» **Task a**: In the rows of the first block, reproduce the lines starting at the line containing "Ghannoum MA" and ending at the line containing "stays using the", with both of those lines included.

» **Page extract**:
*** Block opens ***
Discovery of Nearest Candidate Exoplanet Orbiting a White Dwarf

What will happen to Earth and the other planets in our solar system when the Sun dies? Finding exoplanets around white dwarfs can help answer this pressing question, and researchers have discovered a possible giant exoplanet around a nearby white dwarf.

At the End of the Solar System

Hubble Space Telescope images of stars and a white dwarf

A white dwarf is faintly visible at the center of this Hubble Space Telescope image, tucked between the two brightest stars. [NASA, ESA and H. Richer (University of British Columbia); CC BY 4.0]

When the Sun exhausts its supply of core hydrogen, its interior will undergo a series of transitions that transform our home star into a cool and puffy red giant. Eventually, the Sun will shed its outer layers and leave behind a scorching, crystallized, Earth-sized remnant called a white dwarf. How the planets in our solar system will weather these changes is an open question (though experts are in agreement that Mercury and Venus will be engulfed by the expanding star, sadly).

One way to probe the answer to this question is to study planetary systems orbiting white dwarfs. This may reveal the distances at which planets find safe harbor from the red giant, as well as whether any planets change or undergo migration as the result of their host star’s evolution. Historically, detecting planets around white dwarfs has been challenging — but luckily, JWST makes this task much easier.

Discovering Exoplanets with MEOW

The MIRI Exoplanets Orbiting White dwarfs (MEOW) survey is one of several surveys using JWST’s sensitive infrared instruments to search for planets around white dwarfs. In a recently published article, a team led by Mary Anne Limbach (University of Michigan) reported early results from the MEOW survey, focusing on a candidate planet around the nearby white dwarf WD 0310–688.

plot of infrared excess as a function of wavelength

The measured infrared excess of WD 0310–688 (yellow line) compared to other white dwarfs in the MEOW sample (green and blue lines). [Limbach et al. 2024]

The survey is designed to uncover white-dwarf exoplanets through either direct imaging or detection of infrared excess: an unexpectedly large flux at infrared wavelengths that indicates the presence of an object cooler than the white dwarf, like a planet. Limbach and coauthors detect an infrared excess around WD 0310–688 that is most easily explained by a cold (248K) planet companion with a mass of about 3 Jupiter masses. Curiously, the observations place this potential planet between 0.1 and 2 au from the white dwarf — even though planets interior to 2 au are thought to be destroyed when their stars balloon into red giants. This may suggest that the planet migrated to its current location after its host star’s red giant phase.
*** Block closes ***
» **Task b**:
Answer these questions about the article on the white dwarf exoplanet:
(i) Which two planets do experts agree will be engulfed by the expanding Sun?
(ii) What does the survey name MEOW stand for?
(iii) What temperature is given for the candidate planet companion of WD 0310–688?

» **Records provided**:
*** Block opens ***
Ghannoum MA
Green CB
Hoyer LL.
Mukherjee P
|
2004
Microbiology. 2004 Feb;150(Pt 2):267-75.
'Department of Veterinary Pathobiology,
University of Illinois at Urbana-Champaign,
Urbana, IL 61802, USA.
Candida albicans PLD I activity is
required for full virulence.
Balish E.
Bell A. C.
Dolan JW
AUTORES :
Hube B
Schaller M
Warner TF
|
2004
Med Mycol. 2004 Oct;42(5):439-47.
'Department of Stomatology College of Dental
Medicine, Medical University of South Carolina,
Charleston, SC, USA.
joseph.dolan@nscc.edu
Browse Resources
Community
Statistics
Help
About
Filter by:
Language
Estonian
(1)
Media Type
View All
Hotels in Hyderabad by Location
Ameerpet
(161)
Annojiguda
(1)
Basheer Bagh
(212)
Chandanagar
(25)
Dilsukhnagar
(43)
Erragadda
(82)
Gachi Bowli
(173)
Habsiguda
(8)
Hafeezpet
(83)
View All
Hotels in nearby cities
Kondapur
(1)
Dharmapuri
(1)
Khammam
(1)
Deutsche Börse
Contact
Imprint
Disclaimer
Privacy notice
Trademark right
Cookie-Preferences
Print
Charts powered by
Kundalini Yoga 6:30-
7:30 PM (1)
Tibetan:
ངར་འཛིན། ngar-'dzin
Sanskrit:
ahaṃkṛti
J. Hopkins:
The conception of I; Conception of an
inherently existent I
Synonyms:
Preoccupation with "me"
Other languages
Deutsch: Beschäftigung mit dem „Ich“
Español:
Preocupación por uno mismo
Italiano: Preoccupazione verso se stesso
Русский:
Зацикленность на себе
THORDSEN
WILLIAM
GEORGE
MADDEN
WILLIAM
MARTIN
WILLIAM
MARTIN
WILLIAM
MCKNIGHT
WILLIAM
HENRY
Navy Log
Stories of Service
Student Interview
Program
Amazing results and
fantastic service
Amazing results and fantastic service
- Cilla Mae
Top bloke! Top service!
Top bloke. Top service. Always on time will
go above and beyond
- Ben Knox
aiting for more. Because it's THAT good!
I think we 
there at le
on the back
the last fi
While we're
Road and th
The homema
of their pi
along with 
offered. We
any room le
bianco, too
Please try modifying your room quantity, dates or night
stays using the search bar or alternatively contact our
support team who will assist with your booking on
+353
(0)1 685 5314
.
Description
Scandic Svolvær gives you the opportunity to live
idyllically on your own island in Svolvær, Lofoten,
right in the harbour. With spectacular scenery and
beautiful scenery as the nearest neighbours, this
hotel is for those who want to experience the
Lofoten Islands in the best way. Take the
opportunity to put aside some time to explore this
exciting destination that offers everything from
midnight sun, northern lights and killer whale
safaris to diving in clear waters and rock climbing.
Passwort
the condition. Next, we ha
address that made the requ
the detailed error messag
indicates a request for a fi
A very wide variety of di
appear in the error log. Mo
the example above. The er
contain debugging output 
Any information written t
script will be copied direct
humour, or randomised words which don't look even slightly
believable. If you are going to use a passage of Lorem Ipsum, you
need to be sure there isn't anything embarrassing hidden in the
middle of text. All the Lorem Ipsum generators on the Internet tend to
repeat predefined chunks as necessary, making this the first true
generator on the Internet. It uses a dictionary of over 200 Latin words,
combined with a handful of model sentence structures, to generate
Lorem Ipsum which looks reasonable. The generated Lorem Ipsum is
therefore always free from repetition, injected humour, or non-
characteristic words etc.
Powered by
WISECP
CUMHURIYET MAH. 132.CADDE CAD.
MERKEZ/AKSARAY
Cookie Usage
*** Block closes ***
*** Block opens ***
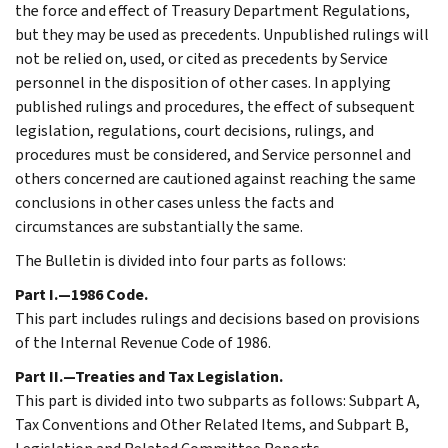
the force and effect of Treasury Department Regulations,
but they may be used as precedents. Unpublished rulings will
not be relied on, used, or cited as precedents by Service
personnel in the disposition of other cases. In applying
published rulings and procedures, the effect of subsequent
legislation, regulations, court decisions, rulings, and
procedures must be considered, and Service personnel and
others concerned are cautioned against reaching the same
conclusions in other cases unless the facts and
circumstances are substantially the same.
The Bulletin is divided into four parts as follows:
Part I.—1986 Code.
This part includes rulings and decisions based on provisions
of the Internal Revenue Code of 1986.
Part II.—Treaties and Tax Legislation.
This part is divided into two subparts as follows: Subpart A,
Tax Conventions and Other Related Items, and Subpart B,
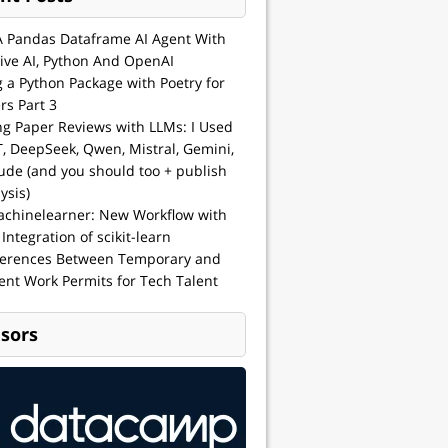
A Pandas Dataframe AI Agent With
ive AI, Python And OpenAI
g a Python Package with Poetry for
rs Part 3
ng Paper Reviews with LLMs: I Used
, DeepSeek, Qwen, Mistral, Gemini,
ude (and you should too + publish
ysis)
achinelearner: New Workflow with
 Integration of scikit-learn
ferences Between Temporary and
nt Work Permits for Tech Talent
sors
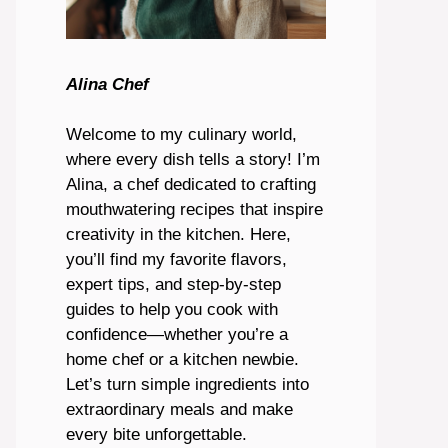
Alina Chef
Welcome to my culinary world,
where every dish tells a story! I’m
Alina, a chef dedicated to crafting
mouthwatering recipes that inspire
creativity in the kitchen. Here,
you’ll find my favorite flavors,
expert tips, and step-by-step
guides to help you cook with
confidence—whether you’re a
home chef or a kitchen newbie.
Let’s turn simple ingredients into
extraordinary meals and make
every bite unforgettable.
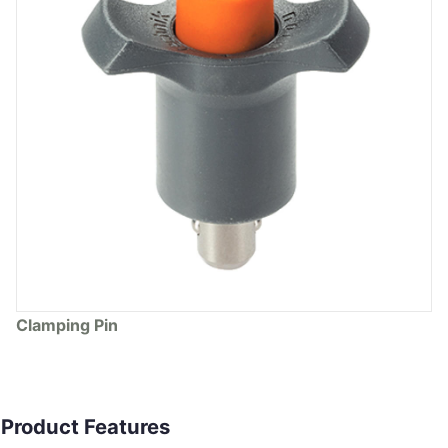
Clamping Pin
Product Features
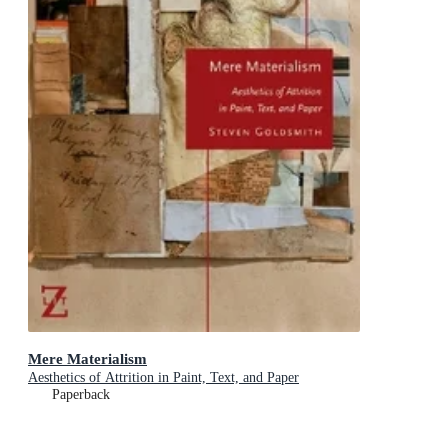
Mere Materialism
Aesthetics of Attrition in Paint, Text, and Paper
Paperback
*** Block closes ***
» **Answer space a**:
Ghannoum MA
Green CB
Hoyer LL.
Mukherjee P
|
2004
Microbiology. 2004 Feb;150(Pt 2):267-75.
'Department of Veterinary Pathobiology,
University of Illinois at Urbana-Champaign,
Urbana, IL 61802, USA.
Candida albicans PLD I activity is
required for full virulence.
Balish E.
Bell A. C.
Dolan JW
AUTORES :
Hube B
Schaller M
Warner TF
|
2004
Med Mycol. 2004 Oct;42(5):439-47.
'Department of Stomatology College of Dental
Medicine, Medical University of South Carolina,
Charleston, SC, USA.
joseph.dolan@nscc.edu
Browse Resources
Community
Statistics
Help
About
Filter by:
Language
Estonian
(1)
Media Type
View All
Hotels in Hyderabad by Location
Ameerpet
(161)
Annojiguda
(1)
Basheer Bagh
(212)
Chandanagar
(25)
Dilsukhnagar
(43)
Erragadda
(82)
Gachi Bowli
(173)
Habsiguda
(8)
Hafeezpet
(83)
View All
Hotels in nearby cities
Kondapur
(1)
Dharmapuri
(1)
Khammam
(1)
Deutsche Börse
Contact
Imprint
Disclaimer
Privacy notice
Trademark right
Cookie-Preferences
Print
Charts powered by
Kundalini Yoga 6:30-
7:30 PM (1)
Tibetan:
ངར་འཛིན། ngar-'dzin
Sanskrit:
ahaṃkṛti
J. Hopkins:
The conception of I; Conception of an
inherently existent I
Synonyms:
Preoccupation with "me"
Other languages
Deutsch: Beschäftigung mit dem „Ich“
Español:
Preocupación por uno mismo
Italiano: Preoccupazione verso se stesso
Русский:
Зацикленность на себе
THORDSEN
WILLIAM
GEORGE
MADDEN
WILLIAM
MARTIN
WILLIAM
MARTIN
WILLIAM
MCKNIGHT
WILLIAM
HENRY
Navy Log
Stories of Service
Student Interview
Program
Amazing results and
fantastic service
Amazing results and fantastic service
- Cilla Mae
Top bloke! Top service!
Top bloke. Top service. Always on time will
go above and beyond
- Ben Knox
aiting for more. Because it's THAT good!
I think we 
there at le
on the back
the last fi
While we're
Road and th
The homema
of their pi
along with 
offered. We
any room le
bianco, too
Please try modifying your room quantity, dates or night
stays using the search bar or alternatively contact our

» **Answer space b**:
(i) Mercury and Venus
(ii) MIRI Exoplanets Orbiting White dwarfs
(iii) 248K